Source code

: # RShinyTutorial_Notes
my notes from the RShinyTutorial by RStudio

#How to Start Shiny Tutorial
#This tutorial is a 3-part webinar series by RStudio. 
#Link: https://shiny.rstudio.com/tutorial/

- **Request**: Take the line that holds "#How to Start Shiny Tutorial" as the first line and the last line of the data as the final one. Retype everything between, both included, exactly.

- **Completed task**:
#How to Start Shiny Tutorial
#This tutorial is a 3-part webinar series by RStudio. 
#Link: https://shiny.rstudio.com/tutorial/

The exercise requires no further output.